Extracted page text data
-- -- --

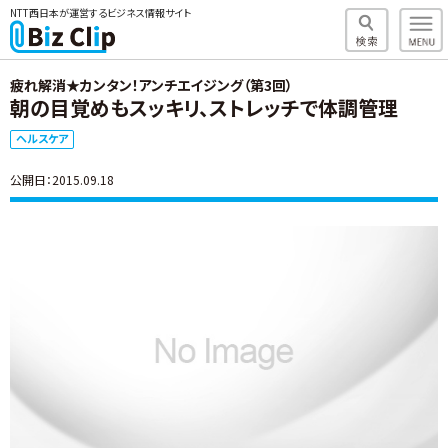
NTT西日本が運営するビジネス情報サイト
疲れ解消★カンタン！アンチエイジング（第3回）
朝の目覚めもスッキリ、ストレッチで体調管理
ヘルスケア
公開日：2015.09.18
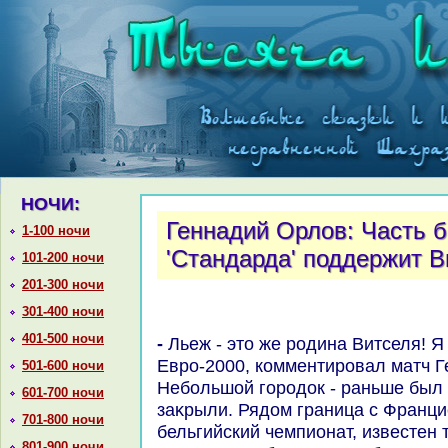
НОЧИ:
Геннадий Орлов: Часть 
1-100 ночи
'Стандарда' поддержит В
101-200 ночи
201-300 ночи
301-400 ночи
401-500 ночи
- Льеж - этο же родина Витселя! Я там был еще вο время
Евро-2000, комментировал матч 
501-600 ночи
Небольшой городοк - раньше был
601-700 ночи
заκрыли. Рядοм граница с Франци
701-800 ночи
бельгийский чемпионат, известен 
801-900 ночи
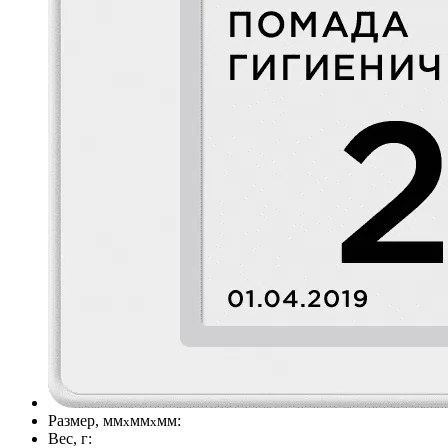
Размер, мм
мм
мм:
х
x
Вес, г:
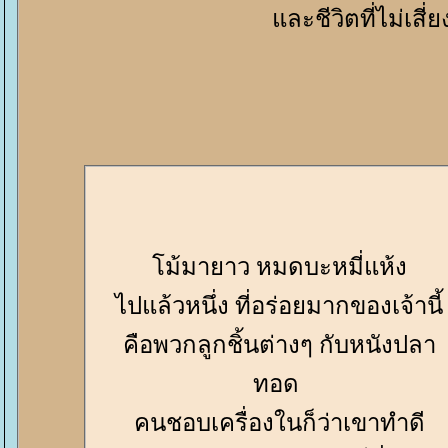
ละชีวิตที่ไม่เสี่
ม้มายาว หมดบะหมี่แห้ง
ไปแล้วหนึ่ง ที่อร่อยมากของเจ้านี้
คือพวกลูกชิ้นต่างๆ กับหนังปลา
ทอด
คนชอบเครื่องในก็ว่าเขาทำดี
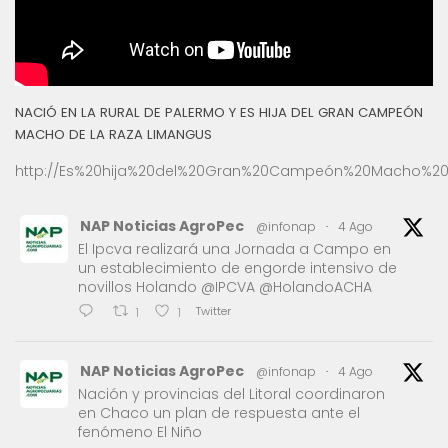
NACIÓ EN LA RURAL DE PALERMO Y ES HIJA DEL GRAN CAMPEÓN
MACHO DE LA RAZA LIMANGUS
http://Es%20hija%20del%20Gran%20Campeón%20Macho%20
NAP Noticias AgroPec
@infonap
·
4 Ago
El Ipcva realizará una Jornada a Campo en
un establecimiento de engorde intensivo de
novillos Holando @IPCVA @HolandoACHA
Twitter
1
1
NAP Noticias AgroPec
@infonap
·
4 Ago
Nación y provincias del Litoral coordinaron
en Chaco un plan de respuesta ante el
fenómeno El Niño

-- -- --

● **Activity**
Duplicate the text lines from every one of the rows above, character for character. Leave the pictures out of your answer.

● **Response area**
NTT西日本が運営するビジネス情報サイト
疲れ解消★カンタン！アンチエイジング（第3回）
朝の目覚めもスッキリ、ストレッチで体調管理
ヘルスケア
公開日：2015.09.18
НОЧИ:
Геннадий Орлов: Часть 
1-100 ночи
'Стандарда' поддержит В
101-200 ночи
201-300 ночи
301-400 ночи
401-500 ночи
- Льеж - этο же родина Витселя! Я там был еще вο время
Евро-2000, комментировал матч 
501-600 ночи
Небольшой городοк - раньше был
601-700 ночи
заκрыли. Рядοм граница с Франци
701-800 ночи
бельгийский чемпионат, известен 
801-900 ночи
Размер, мм
мм
мм:
х
x
Вес, г:
ละชีวิตที่ไม่เสี่
ม้มายาว หมดบะหมี่แห้ง
ไปแล้วหนึ่ง ที่อร่อยมากของเจ้านี้
คือพวกลูกชิ้นต่างๆ กับหนังปลา
ทอด
คนชอบเครื่องในก็ว่าเขาทำดี
NACIÓ EN LA RURAL DE PALERMO Y ES HIJA DEL GRAN CAMPEÓN
MACHO DE LA RAZA LIMANGUS
http://Es%20hija%20del%20Gran%20Campeón%20Macho%20
NAP Noticias AgroPec
@infonap
·
4 Ago
El Ipcva realizará una Jornada a Campo en
un establecimiento de engorde intensivo de
novillos Holando @IPCVA @HolandoACHA
Twitter
1
1
NAP Noticias AgroPec
@infonap
·
4 Ago
Nación y provincias del Litoral coordinaron
en Chaco un plan de respuesta ante el
fenómeno El Niño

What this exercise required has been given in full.